Assessing scientific claims – for example, that a given drug regulates a given gene product in a certain way – can point toward better-designed experiments, says Evans. A claim made by 10 researchers, all in the same lab and all using basically the same experimental setup, is less compelling than a claim generated independently by five socially independent groups using different research protocols.

“In the second case,” says Evans, “you might have more confidence that the claim is valid – there’s more independent experimental support. And that’s an observation that resources like the Web of Science make possible. You can basically trace out the structure of the scientific communities that are generating a very precise, particular piece of knowledge, and use that to either assess its relative likelihood given a new experiment, or actually help run new experiments. This capacity can also suggest areas that would be promising, but the community of scientists hasn’t yet studied them.”

Across Boundaries

Another benefit of the work by Evans and colleagues is the surmounting of boundaries between disciplines – a task made easier with citation data. For example, researchers in human and mammalian biology are much less likely to review work in, say, plant biology, than are plant biologists to refer to research in humans and mammals.

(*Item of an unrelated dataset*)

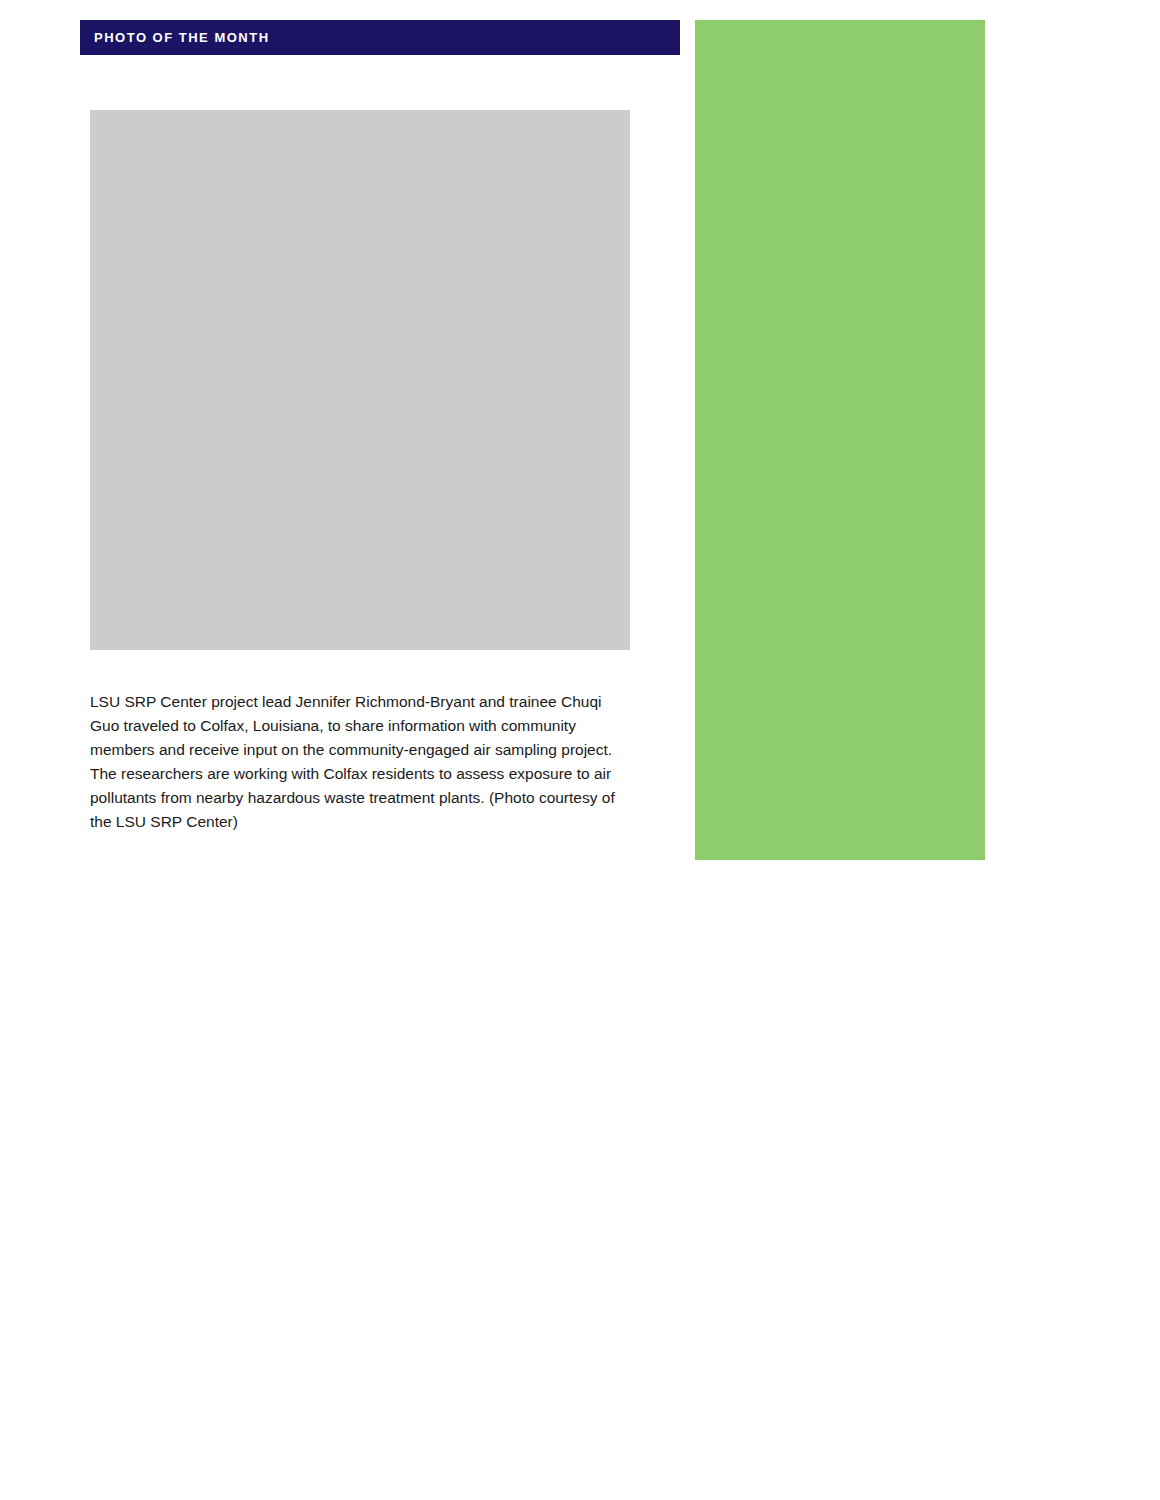PHOTO OF THE MONTH
LSU SRP Center project lead Jennifer Richmond-Bryant and trainee Chuqi Guo traveled to Colfax, Louisiana, to share information with community members and receive input on the community-engaged air sampling project. The researchers are working with Colfax residents to assess exposure to air pollutants from nearby hazardous waste treatment plants. (Photo courtesy of the LSU SRP Center)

“What happens is that questions from human biology enter plant biology, but discoveries and advances in plant biology are far less likely to enter human biology,” says Evans. “So you have cases where researchers in human and mammalian biology will discover something that’s been known in plant biology for decades, and then they’ll get a Nobel Prize.

“By building these networks with citation data and other tools, you can identify questions or possibilities that have been discovered in certain areas but, because of biases in the attention of various specialty fields, are just never given air time in places where they potentially could have had a lot of value. Researchers could have been asking those questions, in some cases, 50 years earlier. We can now discern and overcome a lot of those boundaries with resources like the Web of Science, through citation patterns, co-authorship networks, and even the patterns of shared distributions of words.”

Evans and his Knowledge Lab colleagues, along with the Metaknowledge Research Network, continue their work to advance the science of science. One large project is a DARPA-funded study to determine the most efficacious cocktail of anti-cancer agents. Other work is pointed toward building effective teams and choosing the optimal experiment.

Evans’s hope is that, ultimately, this work will continue to prove itself and will earn more adherents. “You win over science with science,” he says. “If huge stakeholders such as the NIH and the Department of Defense – these concentrated decision-makers who control enormous quantities of the resources behind entire fields – if they want to organize things differently, it can happen.”

As Evans notes, the proper tools have made all the difference. “Looking at science as a system allows you to think about portfolios of projects and portfolios of hypotheses in a way that was just not accessible before these kinds of resources, and Web of Science is the premier arrow in that quiver.”